### Problem to work on
The data follows this line. Copy verbatim the line with "Codice Etico e Modello 231" and each line after it to the end.

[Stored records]

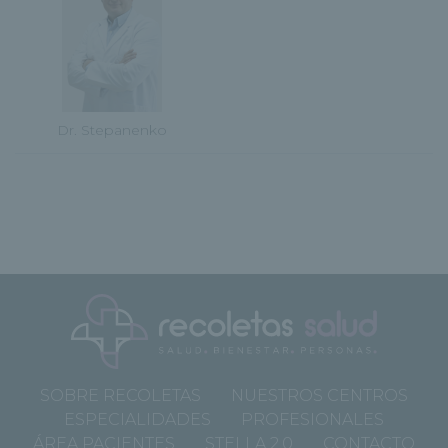
Dr. Stepanenko
SOBRE RECOLETAS
NUESTROS CENTROS
ESPECIALIDADES
PROFESIONALES
ÁREA PACIENTES
STELLA 2.0
CONTACTO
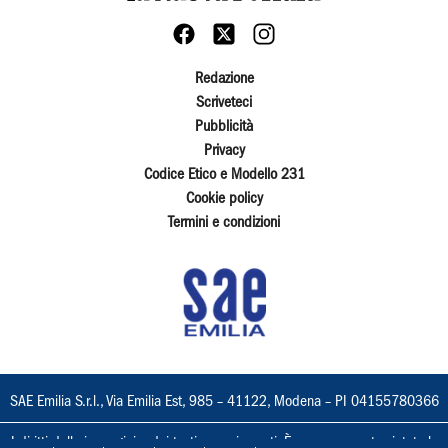
Redazione
Scriveteci
Pubblicità
Privacy
Codice Etico e Modello 231
Cookie policy
Termini e condizioni
SAE Emilia S.r.l., Via Emilia Est, 985 – 41122, Modena – PI 04155780366
I diritti delle immagini e dei testi sono riservati. È espressamente vietata la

### Expected answer
Codice Etico e Modello 231
Cookie policy
Termini e condizioni
SAE Emilia S.r.l., Via Emilia Est, 985 – 41122, Modena – PI 04155780366
I diritti delle immagini e dei testi sono riservati. È espressamente vietata la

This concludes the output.